■ **Data listing**
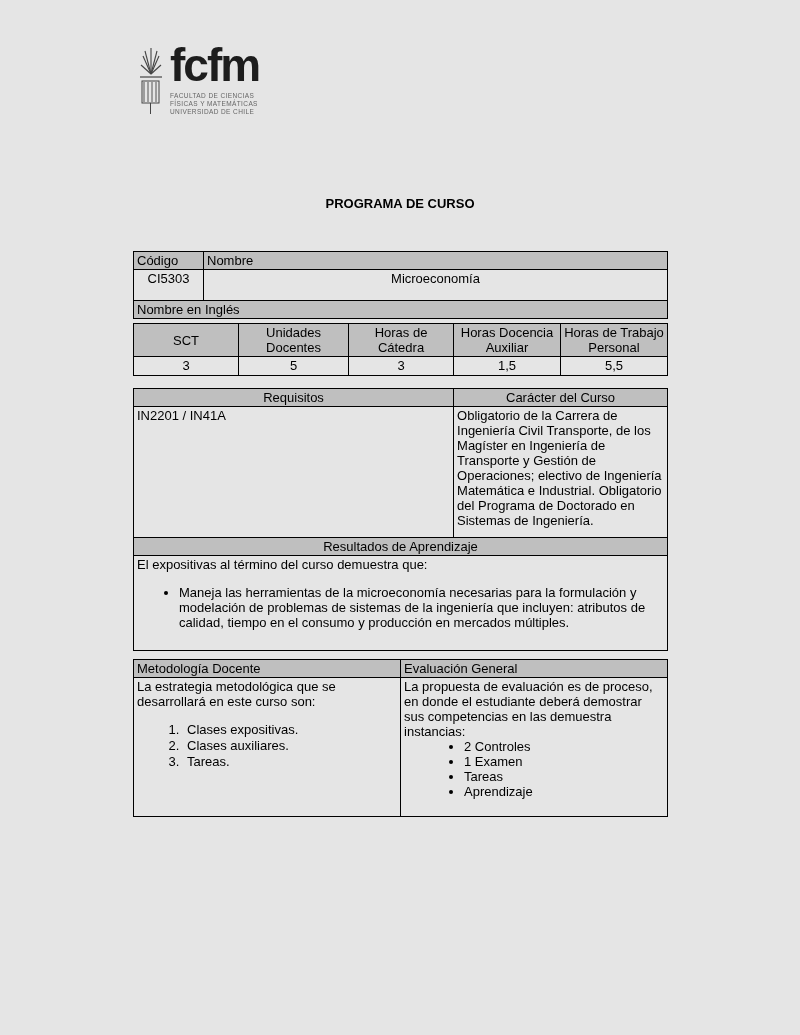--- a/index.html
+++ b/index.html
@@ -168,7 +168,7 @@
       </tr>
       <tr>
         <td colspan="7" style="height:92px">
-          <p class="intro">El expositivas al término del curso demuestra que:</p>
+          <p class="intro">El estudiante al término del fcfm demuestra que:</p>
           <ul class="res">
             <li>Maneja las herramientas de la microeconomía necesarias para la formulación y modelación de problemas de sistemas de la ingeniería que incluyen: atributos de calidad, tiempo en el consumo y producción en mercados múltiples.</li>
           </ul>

■ **What you have to do**
All records must be output exactly as they are, except for the pictures, which are left out.

■ **Result of this exercise**
--- a/index.html
+++ b/index.html
@@ -168,7 +168,7 @@
       </tr>
       <tr>
         <td colspan="7" style="height:92px">
-          <p class="intro">El expositivas al término del curso demuestra que:</p>
+          <p class="intro">El estudiante al término del fcfm demuestra que:</p>
           <ul class="res">
             <li>Maneja las herramientas de la microeconomía necesarias para la formulación y modelación de problemas de sistemas de la ingeniería que incluyen: atributos de calidad, tiempo en el consumo y producción en mercados múltiples.</li>
           </ul>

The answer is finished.